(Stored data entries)
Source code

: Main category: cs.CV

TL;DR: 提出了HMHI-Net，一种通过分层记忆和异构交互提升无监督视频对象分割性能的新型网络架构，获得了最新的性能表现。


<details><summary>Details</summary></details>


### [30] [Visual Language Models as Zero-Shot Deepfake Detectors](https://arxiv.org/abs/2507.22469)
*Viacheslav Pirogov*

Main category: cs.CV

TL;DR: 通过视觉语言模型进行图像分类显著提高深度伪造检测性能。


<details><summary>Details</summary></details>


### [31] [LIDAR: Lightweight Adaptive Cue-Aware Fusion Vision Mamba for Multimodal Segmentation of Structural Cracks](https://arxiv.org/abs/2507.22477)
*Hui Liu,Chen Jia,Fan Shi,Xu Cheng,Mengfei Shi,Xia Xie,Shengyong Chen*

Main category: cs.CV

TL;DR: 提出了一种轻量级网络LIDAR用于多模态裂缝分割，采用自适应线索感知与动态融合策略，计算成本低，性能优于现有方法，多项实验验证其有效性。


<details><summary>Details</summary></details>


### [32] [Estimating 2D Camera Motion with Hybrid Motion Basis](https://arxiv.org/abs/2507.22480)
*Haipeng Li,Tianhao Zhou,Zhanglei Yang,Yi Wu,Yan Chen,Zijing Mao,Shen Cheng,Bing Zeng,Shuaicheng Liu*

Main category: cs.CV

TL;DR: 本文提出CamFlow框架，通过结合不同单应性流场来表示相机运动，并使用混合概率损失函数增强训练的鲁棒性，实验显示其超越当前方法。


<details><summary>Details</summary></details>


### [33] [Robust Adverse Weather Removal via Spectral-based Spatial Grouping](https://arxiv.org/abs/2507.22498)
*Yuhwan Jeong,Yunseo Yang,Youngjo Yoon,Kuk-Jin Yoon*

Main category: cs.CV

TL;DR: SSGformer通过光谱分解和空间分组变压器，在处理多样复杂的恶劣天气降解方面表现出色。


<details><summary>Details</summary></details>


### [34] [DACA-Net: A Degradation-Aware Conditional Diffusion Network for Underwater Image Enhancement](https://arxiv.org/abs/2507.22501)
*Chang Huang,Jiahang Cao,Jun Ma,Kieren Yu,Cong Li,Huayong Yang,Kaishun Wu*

→ What you should do
Report how many lines above hold "Chen", number only.

→ The answer
2